I move at my own pace. Everyone travels differently. There are morning people and nighthawks. Happy hour aficionados and late-night diners. Some people want to jam-pack a day with seven activities; for others, merely the word “activities” incites anxiety. Having the freedom to decide just how fast or slow I want to move on a given day — and reserving the right to change that as I so decide, keeps me from getting overly exhausted or under-stimulated.
It’s actually more social. When I travel with even one other person, we tend to stay within our bubble. We have conversations between ourselves and share memories with each other. And that can be fun — but I’m much less likely to meet locals, strike up a random conversation in a random place and build *new* lasting friendships. Those are the memories that often feel most poignant upon looking back, that linger the longest. that give me the greatest understanding about the place where I am — and they happen when I’m traveling solo.
I’m productive on my terms. I’ve been a solo female traveler for more than a year now, and let me tell you, trying to work full-time while traveling full-time is wild. I’m not sure how I would execute what I need to execute with another person along for the ride. Bending my schedule to my needs alone, I will spend weeks working mainly at night — sometimes from restaurants or cafes; getting up earlier to work; sightseeing only in the mornings, whatever it is that I need, with no guilt attached.
I absorb more.

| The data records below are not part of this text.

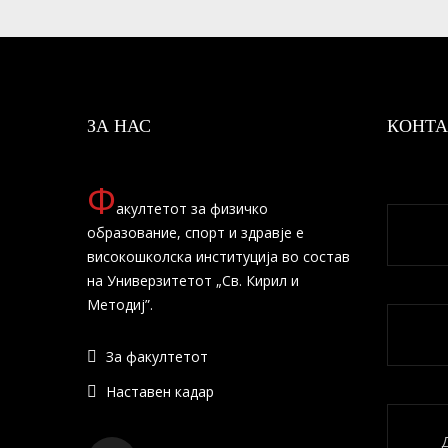
ЗА НАС
КОНТА
Ф
акултетот за физичко
образование, спорт и здравје е
високошколска институција во состав
на Универзитетот „Св. Кирил и
Методиј”.
За факултетот
Наставен кадар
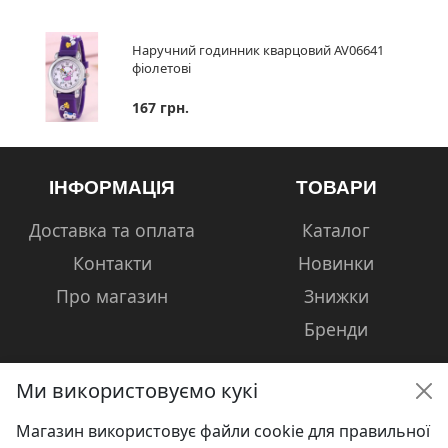
Наручний годинник кварцовий AV06641
фіолетові
167 грн.
ІНФОРМАЦІЯ
ТОВАРИ
Доставка та оплата
Каталог
Контакти
Новинки
Про магазин
Знижки
Бренди
Ми використовуємо кукі
Магазин використовує файли cookie для правильної
КОНТАКТИ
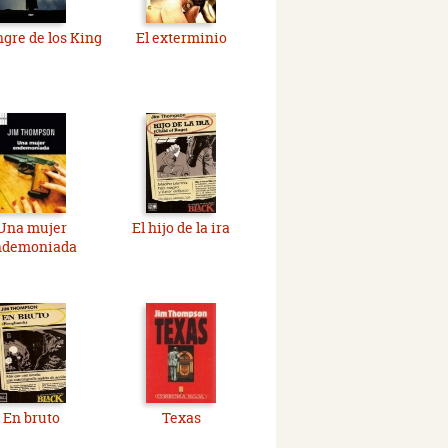
ngre de los King
El exterminio
Una mujer
El hijo de la ira
ndemoniada
En bruto
Texas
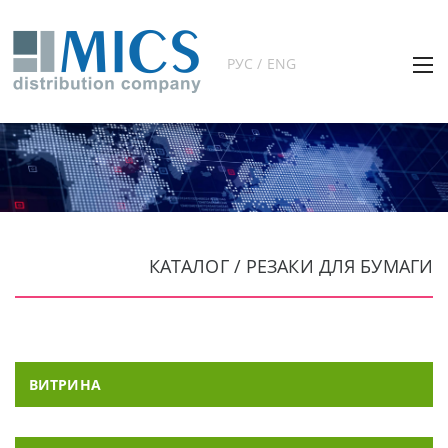
РУС / ENG
КАТАЛОГ / РЕЗАКИ ДЛЯ БУМАГИ
ВИТРИНА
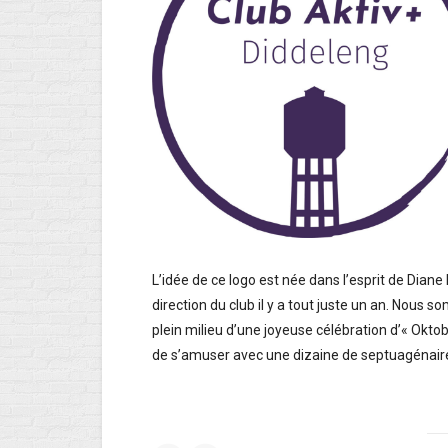
L’idée de ce logo est née dans l’esprit de Diane 
direction du club il y a tout juste un an. Nous s
plein milieu d’une joyeuse célébration d’« Oktob
de s’amuser avec une dizaine de septuagénaire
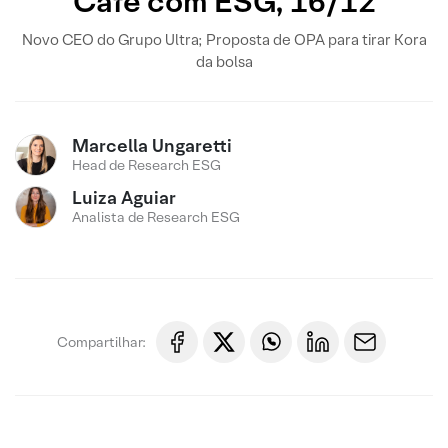
Café com ESG, 16/12
Novo CEO do Grupo Ultra; Proposta de OPA para tirar Kora
da bolsa
Marcella Ungaretti
Head de Research ESG
Luiza Aguiar
Analista de Research ESG
Compartilhar:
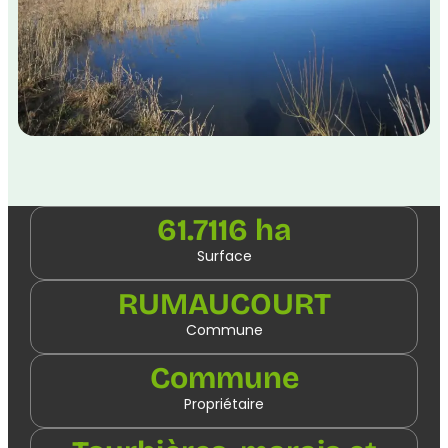
61.7116 ha
Surface
RUMAUCOURT
Commune
Commune
Propriétaire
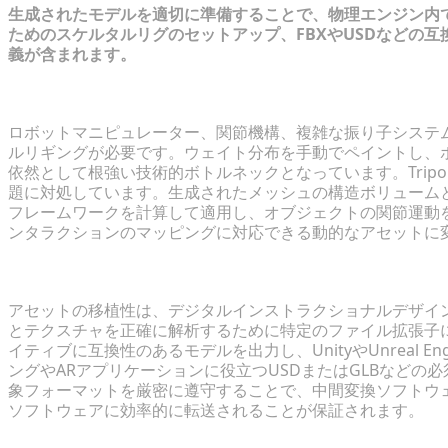
生成されたモデルを適切に準備することで、物理エンジン内
ためのスケルタルリグのセットアップ、FBXやUSDなどの
義が含まれます。
動的なオブジェクトの動きのための自動リギング
ロボットマニピュレーター、関節機構、複雑な振り子システ
ルリギングが必要です。ウェイト分布を手動でペイントし、
依然として根強い技術的ボトルネックとなっています。Trip
題に対処しています。生成されたメッシュの構造ボリューム
フレームワークを計算して適用し、オブジェクトの関節運動
ンタラクションのマッピングに対応できる動的なアセットに
フォーマット変換：シームレスなUSDおよびFBX統合
アセットの移植性は、デジタルインストラクショナルデザイ
とテクスチャを正確に解析するために特定のファイル拡張子に
イティブに互換性のあるモデルを出力し、UnityやUnreal E
ングやARアプリケーションに役立つUSDまたはGLBなど
象フォーマットを厳密に遵守することで、中間変換ソフトウ
ソフトウェアに効率的に転送されることが保証されます。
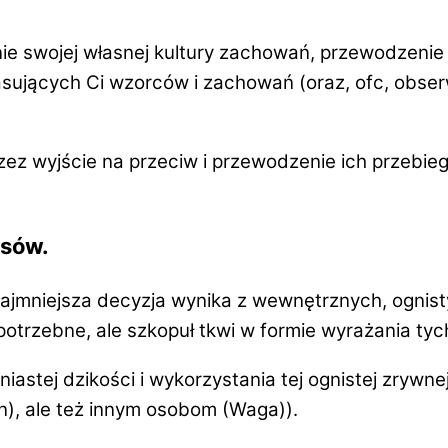
nie
swojej własnej kultury
zachowań,
przewodzenie 
asujących Ci wzorców i zachowań
(oraz, ofc, obse
zez wyjście na przeciw i przewodzenie ich przebi
lsów
.
ajmniejsza decyzja wynika z wewnętrznych, ognisty
potrzebne, ale
szkopuł tkwi w
formie wyrażania
tyc
iastej dzikości i
wykorzystania tej ognistej zrywnej
an), ale też innym osobom (Waga)).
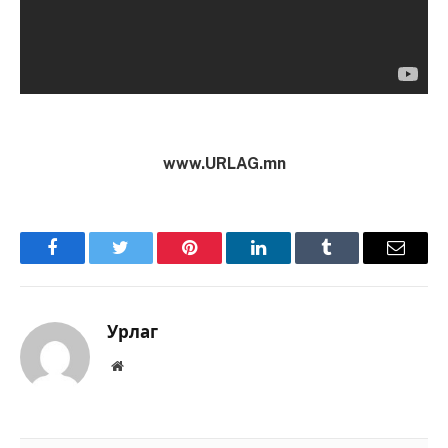
www.URLAG.mn
Facebook
Twitter
Pinterest
LinkedIn
Tumblr
Имэйл
Урлаг
Вэбсайт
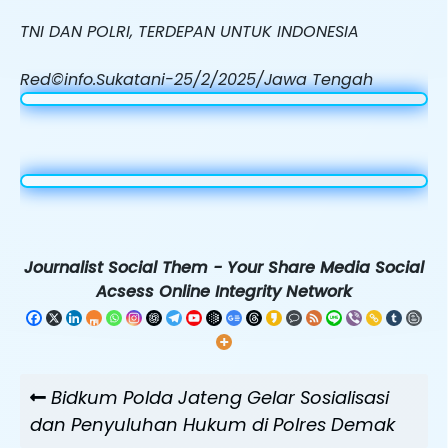
TNI DAN POLRI, TERDEPAN UNTUK INDONESIA
Red©info.Sukatani-25/2/2025/Jawa Tengah
Journalist Social Them - Your Share Media Social
Acsess Online Integrity Network
Navigasi
Previous
Bidkum Polda Jateng Gelar Sosialisasi
pos
Post
dan Penyuluhan Hukum di Polres Demak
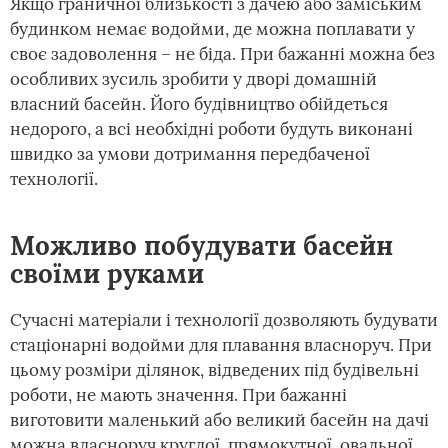
Якщо граничної близькості з дачею або заміським
будинком немає водойми, де можна поплавати у
своє задоволення – не біда. При бажанні можна без
особливих зусиль зробити у дворі домашній
власний басейн. Його будівництво обійдеться
недорого, а всі необхідні роботи будуть виконані
швидко за умови дотримання передбаченої
технології.
Можливо побудувати басейн
своїми руками
Сучасні матеріали і технології дозволяють будувати
стаціонарні водойми для плавання власноруч. При
цьому розміри ділянок, відведених під будівельні
роботи, не мають значення. При бажанні
виготовити маленький або великий басейн на дачі
можна власноруч круглої, прямокутної, овальної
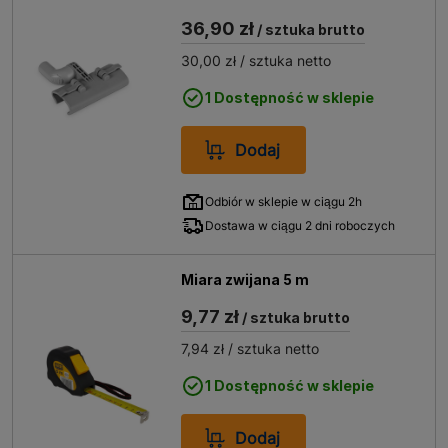
36,90 zł
/ sztuka brutto
30,00 zł
/ sztuka netto
1 Dostępność w sklepie
Dodaj
Odbiór w sklepie w ciągu 2h
Dostawa w ciągu 2 dni roboczych
Miara zwijana 5 m
9,77 zł
/ sztuka brutto
7,94 zł
/ sztuka netto
1 Dostępność w sklepie
Dodaj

When I think about my solo trips, invariably, the colors are brighter, the details are sharper, I remember the sounds of a place. And that’s because I HEAR more, I SEE more, I THINK more when I’m traveling solo, without constant conversation to distract me. I have often thought that I have fuller, more enhanced experiences than I do when I’m with another person, and my memories reflect that.
There is nothing like walking through a beautiful city with a great soundtrack. One of my favorite things to do in a city is set aside some time, sans camera, playing on the internet, etc. to just walk with a pair of headphones in and a great soundtrack on. It’s a total “alone” activity and there might not be anything better.
I’m more alert and aware. It’s human nature. If we’re with someone else, we subconsciously assign them some level of responsibility for our wellbeing. I notice when I’m with others, I never remember where I park or what streets I walked down, but the more concerning thing is that I’m also much less attuned to important safety signals and my general surroundings. Alone, I am diligent in looking after my drinks in public places, I always look at street signs and study the areas I’m in and am hyper aware of where my phone/purse/wallet is. Many people assume it’s much less safe to be a solo female traveler, and to a certain extent that is valid, but there’s no arguing that I’m more meticulous about the way I walk through the world when I’m alone.